The spring rolls arrive first. They're of the pre-frozen variety, but they're cooked all the way through. This is a plus. They are also $3 for an order of six, which nullifies any right I have to complain about them. Then comes the hamburger, made from freshly ground beef. It has a thick sear from the grill and is served on a white bun with iceberg lettuce and a slice of tomato. It's overcooked, but there's no way I'm eating a medium-rare burger at a strip joint. All told, it is not disgusting. Neither is the chicken burger, made from grilled chicken breast topped with a dab of mayo and more iceberg. The hot dog is all-beef, boiled, and it's zigzagged with ketchup and mustard. You'd have to go out of your way to mess up a boiled hot dog.
As the food piles up, exotic dancers walk by. They are interested in our large meal. They all speak very highly of the chef. Sheila indicates that the chef buys fresh ingredients on a daily basis, estimating how much he'll need, and cooks to order. She is partial to the chicken fingers, which are cut from chicken breast, seasoned, dredged in corn flakes, and deep-fried. They come with fries, which are legitimately good: hand-cut and double fried, with crunchy grains of salt on them.
Then the chicken wings arrive. They are grey, as pallid and pale as Nosferatu. Nobody wants to eat them. "Right," I say to myself, "I'm at Toronto's scuzziest strip joint." The waitress explains that maybe they look weird due to the black light. This may be true, but they're also dry, under-seasoned, and under-sauced.
Ruby comes by to hang out. We invite her to eat some of our food.
"What's your favorite thing to eat here?" I ask her, hoping she won't say the chicken wings.
"Rice," she says. "I'm from the Philippines."
Near the end of the night, one of my compatriots returns from a dance. "That was the worst lap dance I've ever had in my entire life," he says.
His dancer hears him. She comes by with vengeance on her mind. You can see it in her face.
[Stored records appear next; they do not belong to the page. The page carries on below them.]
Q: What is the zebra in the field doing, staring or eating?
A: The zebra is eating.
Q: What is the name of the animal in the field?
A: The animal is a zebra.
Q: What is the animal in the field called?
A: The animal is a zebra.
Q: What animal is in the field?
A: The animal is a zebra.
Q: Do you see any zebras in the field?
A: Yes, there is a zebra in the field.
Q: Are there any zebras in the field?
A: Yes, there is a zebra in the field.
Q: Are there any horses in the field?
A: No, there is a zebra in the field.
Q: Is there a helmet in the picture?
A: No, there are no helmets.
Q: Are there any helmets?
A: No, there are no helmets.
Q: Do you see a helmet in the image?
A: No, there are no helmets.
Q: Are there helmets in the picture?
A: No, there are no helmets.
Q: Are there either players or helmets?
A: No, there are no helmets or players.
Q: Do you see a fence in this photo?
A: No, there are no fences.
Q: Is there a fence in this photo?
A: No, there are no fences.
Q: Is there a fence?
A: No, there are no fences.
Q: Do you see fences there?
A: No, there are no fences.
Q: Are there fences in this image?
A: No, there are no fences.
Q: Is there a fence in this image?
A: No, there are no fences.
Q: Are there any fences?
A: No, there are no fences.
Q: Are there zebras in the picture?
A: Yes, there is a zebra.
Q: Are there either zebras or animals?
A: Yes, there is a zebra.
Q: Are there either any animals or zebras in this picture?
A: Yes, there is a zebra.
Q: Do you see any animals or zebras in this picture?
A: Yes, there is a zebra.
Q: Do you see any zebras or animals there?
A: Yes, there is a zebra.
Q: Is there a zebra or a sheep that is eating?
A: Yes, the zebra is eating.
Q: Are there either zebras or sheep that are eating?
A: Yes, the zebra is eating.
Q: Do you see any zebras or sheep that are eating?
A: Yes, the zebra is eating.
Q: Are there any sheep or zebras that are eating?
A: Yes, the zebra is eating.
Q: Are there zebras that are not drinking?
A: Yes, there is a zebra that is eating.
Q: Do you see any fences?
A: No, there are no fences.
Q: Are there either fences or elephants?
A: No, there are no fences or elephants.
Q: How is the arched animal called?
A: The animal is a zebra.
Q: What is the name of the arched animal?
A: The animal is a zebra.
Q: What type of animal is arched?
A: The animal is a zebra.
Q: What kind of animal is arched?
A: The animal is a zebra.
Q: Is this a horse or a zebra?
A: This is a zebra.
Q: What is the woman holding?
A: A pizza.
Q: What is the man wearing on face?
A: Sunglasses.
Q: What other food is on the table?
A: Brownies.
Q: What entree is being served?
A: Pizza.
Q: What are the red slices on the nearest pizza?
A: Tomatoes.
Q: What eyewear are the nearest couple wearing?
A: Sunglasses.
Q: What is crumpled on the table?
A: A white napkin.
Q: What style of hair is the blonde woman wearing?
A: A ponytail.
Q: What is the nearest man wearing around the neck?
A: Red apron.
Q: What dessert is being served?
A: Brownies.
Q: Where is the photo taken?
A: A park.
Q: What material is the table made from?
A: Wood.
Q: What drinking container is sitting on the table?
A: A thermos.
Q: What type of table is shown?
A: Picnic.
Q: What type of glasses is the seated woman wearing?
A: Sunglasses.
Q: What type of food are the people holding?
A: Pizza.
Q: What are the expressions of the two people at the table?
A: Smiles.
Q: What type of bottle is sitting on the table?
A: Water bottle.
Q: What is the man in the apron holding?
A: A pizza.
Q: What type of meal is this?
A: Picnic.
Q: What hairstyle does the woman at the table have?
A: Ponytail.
She approaches the table and speaks to us through the metal support beams.
"Your friend," she says, "Had lint in his belly button. It was glowing in the black light. He rolled it in his fingers and flicked it."
Here's the thing about Jilly's: Yes, it's washed up and probably always has been, but it seems to have embraced its role as a citywide joke. It's fun in a something-to-do-once-every-five-years kind of way, because when your expectations hit absolute zero, it's impossible to be disappointed.
But seriously, don't order the wings.